De werkplaats van de timmerman
De tranen staan in m’n ogen. “Sorry, er zit wat in mijn oog’’. Ik vlieg naar de WC, en droog mijn tranen. De hemel raakt de aarde, kippenvel tot op het bot. Een onnavolgbaar gevoel. God was er die avond. Alsof ik Hem kon aanraken, zo dichtbij. Een kerkzaaltje, klein maar fijn. Geen grote show, geen indrukwekkende muziek, maar toch een hemels gevoel. Ik verlang vaak terug naar dat moment. Het moment dat God mijn hart voorgoed veranderde. Een moment van honderd procent zekerheid. Hij is er echt, hij bestaat.
Vijf jaar later. Een hoofd vol gedachten en een hart vol verdriet. Waarom God? Waarom? Als u echt bestaat, waarom ziet mijn leven er dan zo uit? Waarom zie ik u niet, waarom hoort u mij niet? Gevangen in de wereld, gevangen in het leven, in de haast van de dag. In de greep van verkeerde gedachtes en gevoelens. Mijn voorgoed veranderde hart transformeerde langzaam in een hart van steen en de twijfel sloeg keihard toe. Zoekend naar antwoorden op vragen, die niemand weet. Ik verloor steeds meer de grip op mijn leven.

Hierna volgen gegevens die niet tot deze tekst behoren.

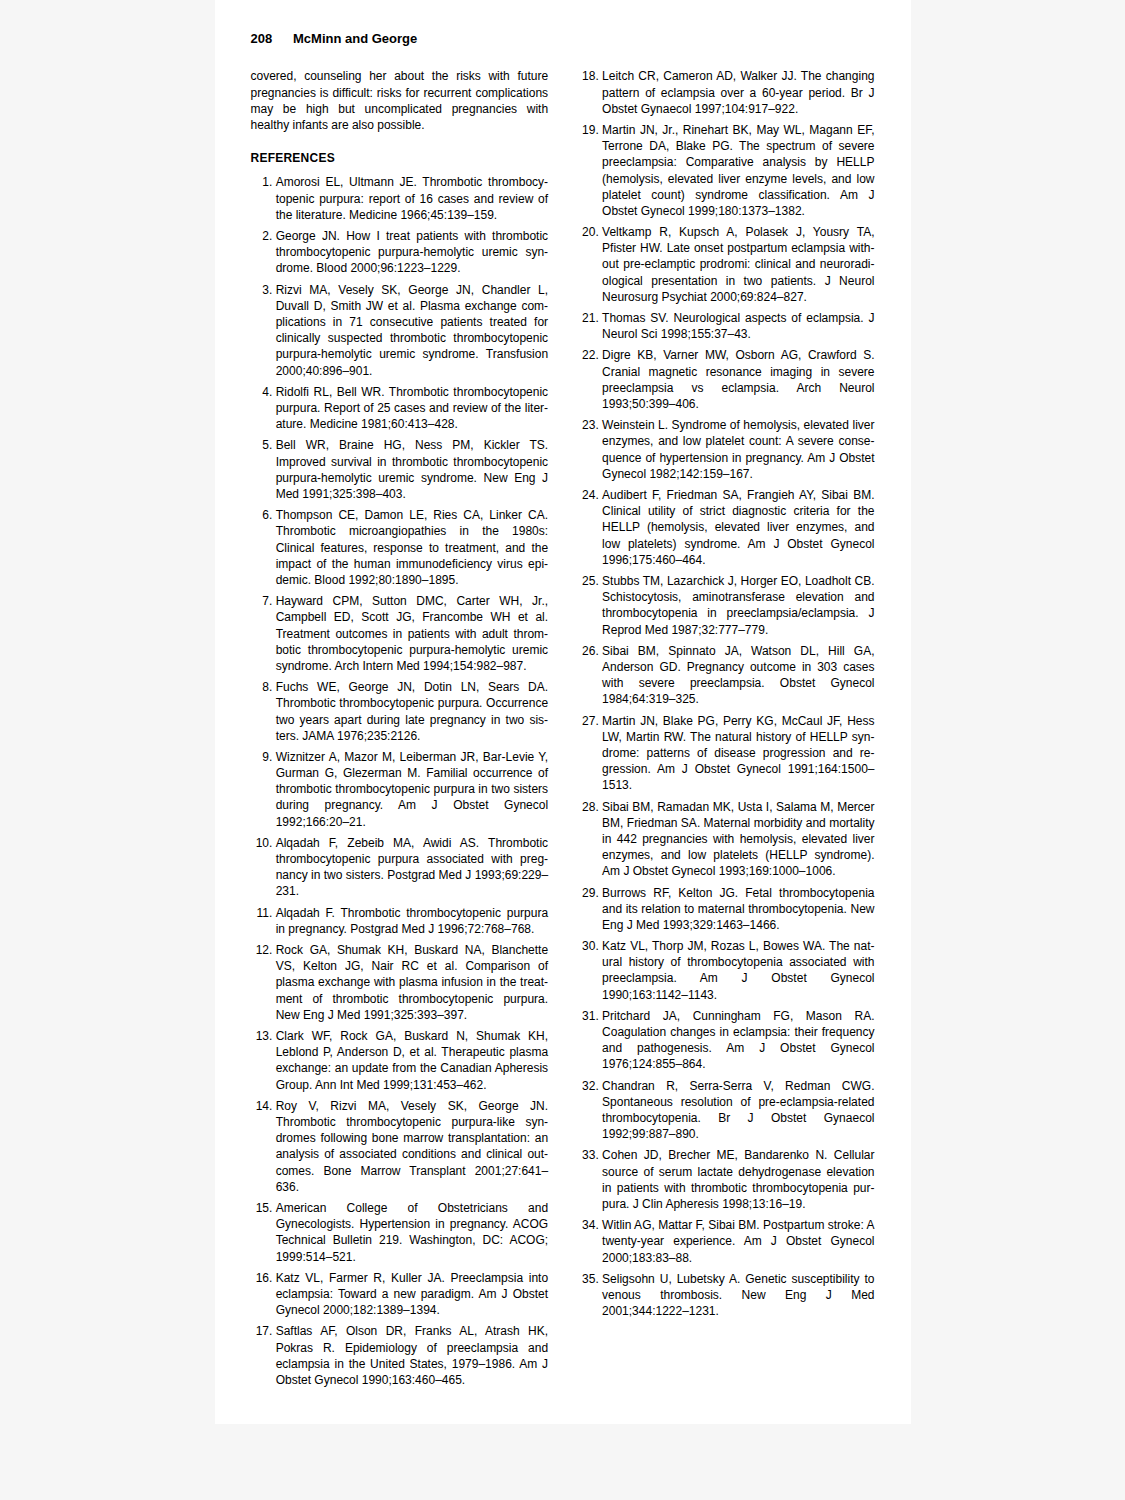208 McMinn and George
covered, counseling her about the risks with future pregnancies is difficult: risks for recurrent complications may be high but uncomplicated pregnancies with healthy infants are also possible.
REFERENCES
Amorosi EL, Ultmann JE. Thrombotic thrombocytopenic purpura: report of 16 cases and review of the literature. Medicine 1966;45:139–159.
George JN. How I treat patients with thrombotic thrombocytopenic purpura-hemolytic uremic syndrome. Blood 2000;96:1223–1229.
Rizvi MA, Vesely SK, George JN, Chandler L, Duvall D, Smith JW et al. Plasma exchange complications in 71 consecutive patients treated for clinically suspected thrombotic thrombocytopenic purpura-hemolytic uremic syndrome. Transfusion 2000;40:896–901.
Ridolfi RL, Bell WR. Thrombotic thrombocytopenic purpura. Report of 25 cases and review of the literature. Medicine 1981;60:413–428.
Bell WR, Braine HG, Ness PM, Kickler TS. Improved survival in thrombotic thrombocytopenic purpura-hemolytic uremic syndrome. New Eng J Med 1991;325:398–403.
Thompson CE, Damon LE, Ries CA, Linker CA. Thrombotic microangiopathies in the 1980s: Clinical features, response to treatment, and the impact of the human immunodeficiency virus epidemic. Blood 1992;80:1890–1895.
Hayward CPM, Sutton DMC, Carter WH, Jr., Campbell ED, Scott JG, Francombe WH et al. Treatment outcomes in patients with adult thrombotic thrombocytopenic purpura-hemolytic uremic syndrome. Arch Intern Med 1994;154:982–987.
Fuchs WE, George JN, Dotin LN, Sears DA. Thrombotic thrombocytopenic purpura. Occurrence two years apart during late pregnancy in two sisters. JAMA 1976;235:2126.
Wiznitzer A, Mazor M, Leiberman JR, Bar-Levie Y, Gurman G, Glezerman M. Familial occurrence of thrombotic thrombocytopenic purpura in two sisters during pregnancy. Am J Obstet Gynecol 1992;166:20–21.
Alqadah F, Zebeib MA, Awidi AS. Thrombotic thrombocytopenic purpura associated with pregnancy in two sisters. Postgrad Med J 1993;69:229–231.
Alqadah F. Thrombotic thrombocytopenic purpura in pregnancy. Postgrad Med J 1996;72:768–768.
Rock GA, Shumak KH, Buskard NA, Blanchette VS, Kelton JG, Nair RC et al. Comparison of plasma exchange with plasma infusion in the treatment of thrombotic thrombocytopenic purpura. New Eng J Med 1991;325:393–397.
Clark WF, Rock GA, Buskard N, Shumak KH, Leblond P, Anderson D, et al. Therapeutic plasma exchange: an update from the Canadian Apheresis Group. Ann Int Med 1999;131:453–462.
Roy V, Rizvi MA, Vesely SK, George JN. Thrombotic thrombocytopenic purpura-like syndromes following bone marrow transplantation: an analysis of associated conditions and clinical outcomes. Bone Marrow Transplant 2001;27:641–636.
American College of Obstetricians and Gynecologists. Hypertension in pregnancy. ACOG Technical Bulletin 219. Washington, DC: ACOG; 1999:514–521.
Katz VL, Farmer R, Kuller JA. Preeclampsia into eclampsia: Toward a new paradigm. Am J Obstet Gynecol 2000;182:1389–1394.
Saftlas AF, Olson DR, Franks AL, Atrash HK, Pokras R. Epidemiology of preeclampsia and eclampsia in the United States, 1979–1986. Am J Obstet Gynecol 1990;163:460–465.
Leitch CR, Cameron AD, Walker JJ. The changing pattern of eclampsia over a 60-year period. Br J Obstet Gynaecol 1997;104:917–922.
Martin JN, Jr., Rinehart BK, May WL, Magann EF, Terrone DA, Blake PG. The spectrum of severe preeclampsia: Comparative analysis by HELLP (hemolysis, elevated liver enzyme levels, and low platelet count) syndrome classification. Am J Obstet Gynecol 1999;180:1373–1382.
Veltkamp R, Kupsch A, Polasek J, Yousry TA, Pfister HW. Late onset postpartum eclampsia without pre-eclamptic prodromi: clinical and neuroradiological presentation in two patients. J Neurol Neurosurg Psychiat 2000;69:824–827.
Thomas SV. Neurological aspects of eclampsia. J Neurol Sci 1998;155:37–43.
Digre KB, Varner MW, Osborn AG, Crawford S. Cranial magnetic resonance imaging in severe preeclampsia vs eclampsia. Arch Neurol 1993;50:399–406.
Weinstein L. Syndrome of hemolysis, elevated liver enzymes, and low platelet count: A severe consequence of hypertension in pregnancy. Am J Obstet Gynecol 1982;142:159–167.
Audibert F, Friedman SA, Frangieh AY, Sibai BM. Clinical utility of strict diagnostic criteria for the HELLP (hemolysis, elevated liver enzymes, and low platelets) syndrome. Am J Obstet Gynecol 1996;175:460–464.
Stubbs TM, Lazarchick J, Horger EO, Loadholt CB. Schistocytosis, aminotransferase elevation and thrombocytopenia in preeclampsia/eclampsia. J Reprod Med 1987;32:777–779.
Sibai BM, Spinnato JA, Watson DL, Hill GA, Anderson GD. Pregnancy outcome in 303 cases with severe preeclampsia. Obstet Gynecol 1984;64:319–325.
Martin JN, Blake PG, Perry KG, McCaul JF, Hess LW, Martin RW. The natural history of HELLP syndrome: patterns of disease progression and regression. Am J Obstet Gynecol 1991;164:1500–1513.
Sibai BM, Ramadan MK, Usta I, Salama M, Mercer BM, Friedman SA. Maternal morbidity and mortality in 442 pregnancies with hemolysis, elevated liver enzymes, and low platelets (HELLP syndrome). Am J Obstet Gynecol 1993;169:1000–1006.
Burrows RF, Kelton JG. Fetal thrombocytopenia and its relation to maternal thrombocytopenia. New Eng J Med 1993;329:1463–1466.
Katz VL, Thorp JM, Rozas L, Bowes WA. The natural history of thrombocytopenia associated with preeclampsia. Am J Obstet Gynecol 1990;163:1142–1143.
Pritchard JA, Cunningham FG, Mason RA. Coagulation changes in eclampsia: their frequency and pathogenesis. Am J Obstet Gynecol 1976;124:855–864.
Chandran R, Serra-Serra V, Redman CWG. Spontaneous resolution of pre-eclampsia-related thrombocytopenia. Br J Obstet Gynaecol 1992;99:887–890.
Cohen JD, Brecher ME, Bandarenko N. Cellular source of serum lactate dehydrogenase elevation in patients with thrombotic thrombocytopenia purpura. J Clin Apheresis 1998;13:16–19.
Witlin AG, Mattar F, Sibai BM. Postpartum stroke: A twenty-year experience. Am J Obstet Gynecol 2000;183:83–88.
Seligsohn U, Lubetsky A. Genetic susceptibility to venous thrombosis. New Eng J Med 2001;344:1222–1231.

In het duister mis ik God, ik verlang terug naar dat hemelse gevoel. Dat gevoel dat Hij me ziet. Ik verlang terug naar een haven, een thuis, een plek waar ik alleen met God kan zijn. Een leven dichtbij God, een gevoel dat ik thuishoor in Zijn gezin.
Ik sta voor zijn werkplaats, hij is druk bezig met een nieuw project. Ik twijfel even of ik aan zal kloppen. “Hé Gerben, de deur is open hoor, kom snel binnen. Ik verwachtte je al.’’ Daar staat hij voor me, een jonge man met bruine krullen en oceaanblauwe ogen. Hij heeft zijn hamer nog in zijn hand en kijkt me glimlachend aan. “Gerben, je hebt geen idee hoe fijn ik het vind dat je bent gekomen, ik heb je gemist man. Je weet dat ik van je houd he.’’ Ik kijk naar zijn polsen en zie zijn littekens zitten, en loop wat dichter naar hem toe. Ik kniel neer op de grond. “Sorry, dat ik u zoveel pijn heb…’’ voordat ik mijn zin af kan maken, pakt hij mijn hand vast en helpt me overeind. “Doe niet zo mal, ik weet toch dat het je spijt. Het is allang goed.’’ Hij omhelst me. “Je bent geliefd he, dat weet je.’’
Even geen zorgen, even geen morgen, even niks moeten. Gewoon samen met Jezus zijn. Een moment ontsnap ik aan het gewone leven, en zie Zijn zegen. Jezus is groter dan mijn problemen. Hij was de zoon van een gewone timmerman, maar deed het onmogelijke. De wereld redden.